The $75 million issuance will provide Fidelis Insurance Group with annual aggregate, industry-loss triggered protection against losses from earthquakes affecting the United States and the District of Columbia. This source of collateralized retrocessional reinsurance protection will cover the company over an almost four-year term, scheduled to run through the end of 2029.
The successful placement of this bond demonstrates the continued appetite among institutional investors for high-quality insurance-linked securities (ILS).
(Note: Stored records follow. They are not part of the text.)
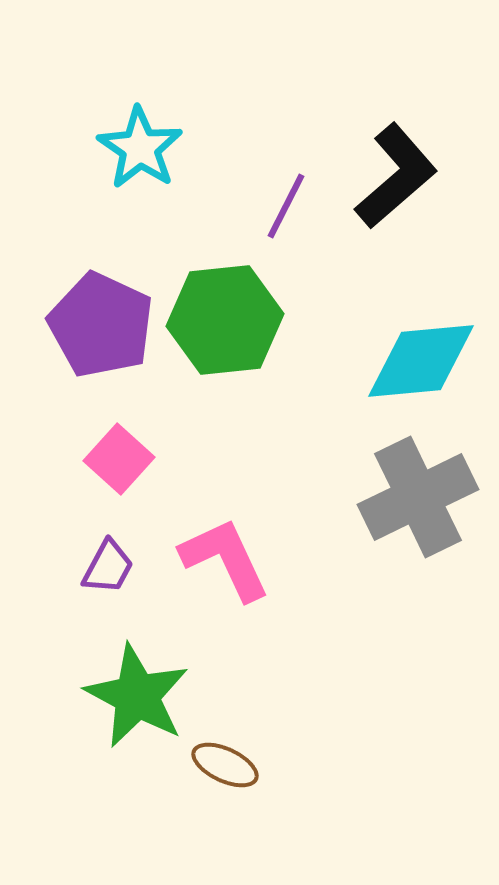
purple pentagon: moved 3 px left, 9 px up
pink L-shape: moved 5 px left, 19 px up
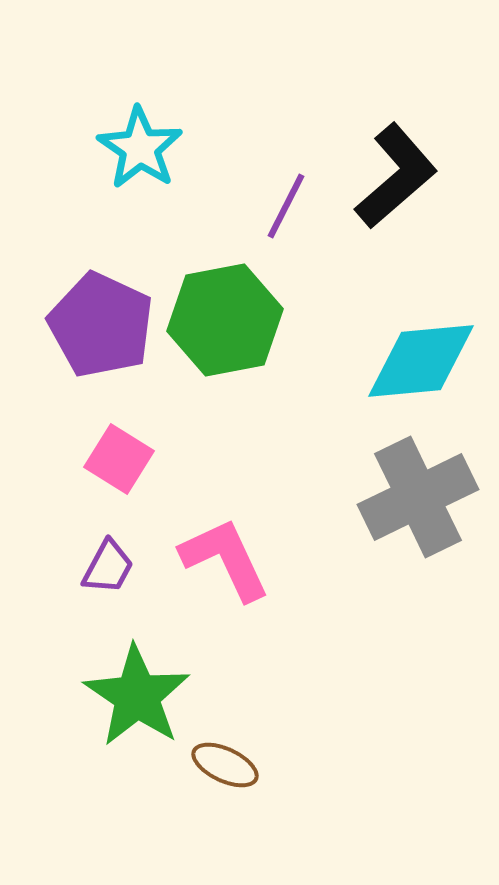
green hexagon: rotated 5 degrees counterclockwise
pink square: rotated 10 degrees counterclockwise
green star: rotated 6 degrees clockwise
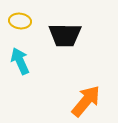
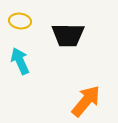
black trapezoid: moved 3 px right
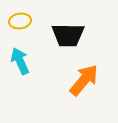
yellow ellipse: rotated 15 degrees counterclockwise
orange arrow: moved 2 px left, 21 px up
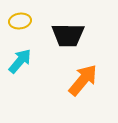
cyan arrow: rotated 64 degrees clockwise
orange arrow: moved 1 px left
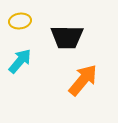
black trapezoid: moved 1 px left, 2 px down
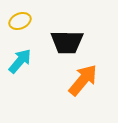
yellow ellipse: rotated 15 degrees counterclockwise
black trapezoid: moved 5 px down
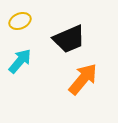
black trapezoid: moved 2 px right, 3 px up; rotated 24 degrees counterclockwise
orange arrow: moved 1 px up
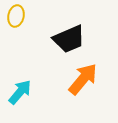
yellow ellipse: moved 4 px left, 5 px up; rotated 55 degrees counterclockwise
cyan arrow: moved 31 px down
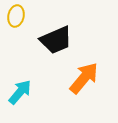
black trapezoid: moved 13 px left, 1 px down
orange arrow: moved 1 px right, 1 px up
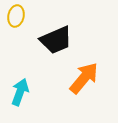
cyan arrow: rotated 20 degrees counterclockwise
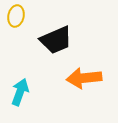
orange arrow: rotated 136 degrees counterclockwise
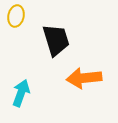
black trapezoid: rotated 84 degrees counterclockwise
cyan arrow: moved 1 px right, 1 px down
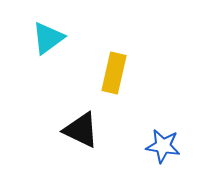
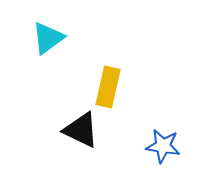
yellow rectangle: moved 6 px left, 14 px down
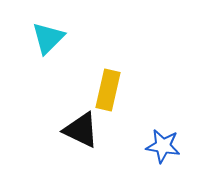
cyan triangle: rotated 9 degrees counterclockwise
yellow rectangle: moved 3 px down
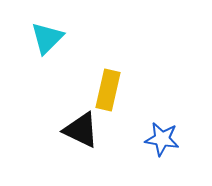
cyan triangle: moved 1 px left
blue star: moved 1 px left, 7 px up
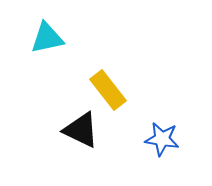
cyan triangle: rotated 33 degrees clockwise
yellow rectangle: rotated 51 degrees counterclockwise
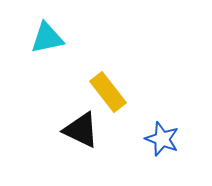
yellow rectangle: moved 2 px down
blue star: rotated 12 degrees clockwise
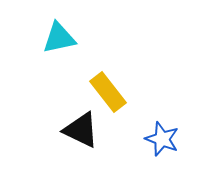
cyan triangle: moved 12 px right
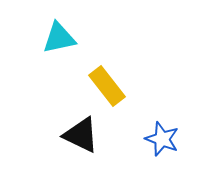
yellow rectangle: moved 1 px left, 6 px up
black triangle: moved 5 px down
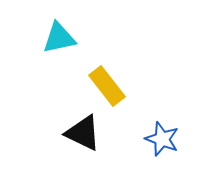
black triangle: moved 2 px right, 2 px up
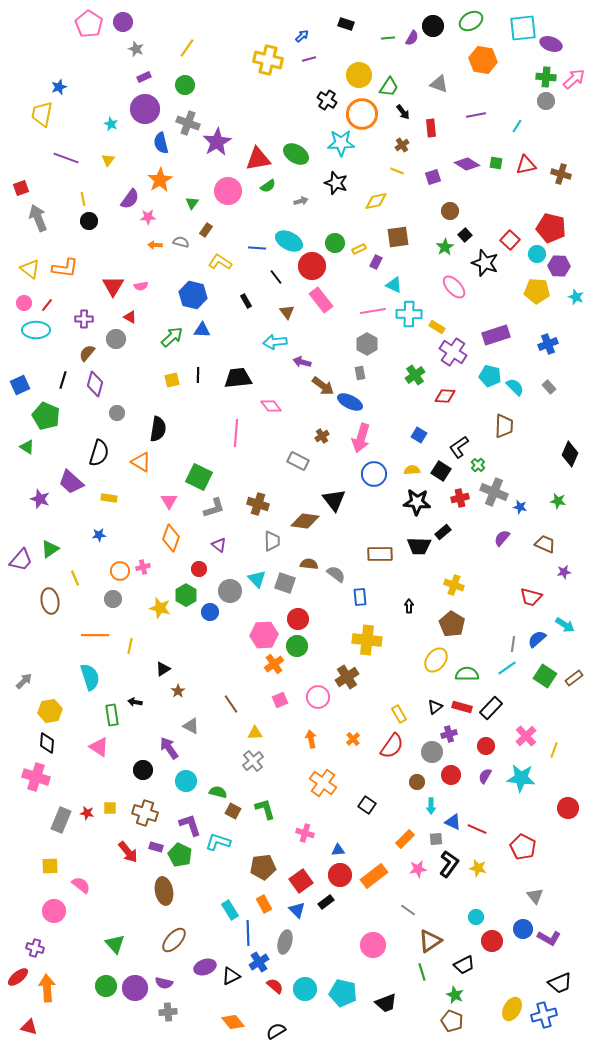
It also highlights Fidelis's disciplined approach to risk selection and capital allocation in an evolving reinsurance landscape.
The move follows a busy year for the specialty insurer, which was recently highlighted when Fidelis achieved a record combined ratio and grew premiums in its Q3 2025 results.
Ian Houston (pictured), chief underwriting officer at Fidelis Insurance Group, noted that the issuance builds on the sustained success of the Herbie Re program. “Building on the success of our Herbie Re Catastrophe Bond program, we are pleased to announce the latest issuance for Fidelis Insurance Group,” Houston said.
“Catastrophe bonds remain a crucial element of our comprehensive capital management and external protection framework, delivering substantial capital efficiency and robust protection against severe events.”
He added that this new issuance extends coverage across the company's entire portfolio, including business written through The Fidelis Partnership and other new underwriting partnerships.
This expansion is part of the group's broader strategy to capitalize on favorable risk-reward opportunities, a vision that was also advanced when The Fidelis Partnership launched a consortium to insure AI data center construction.
The new bond further strengthens Fidelis’s holistic reinsurance strategy, which already utilizes a mix of quota share agreements, excess of loss treaties, and industry loss warranties (ILWs).
By diversifying its sources of capital protection, the group ensures that its balance sheet remains resilient against severe and unpredictable catastrophe losses.
The Series 2026-1 catastrophe bond was officially priced on January 16, 2026, and successfully closed on January 22, 2026. Aon Securities LLC played a pivotal role in bringing the deal to market, acting as the Sole Structuring Agent and Sole Bookrunner for the transaction. Legal counsel for Fidelis Insurance Group and Herbie Re was provided by Willkie Farr & Gallagher (UK) LLP.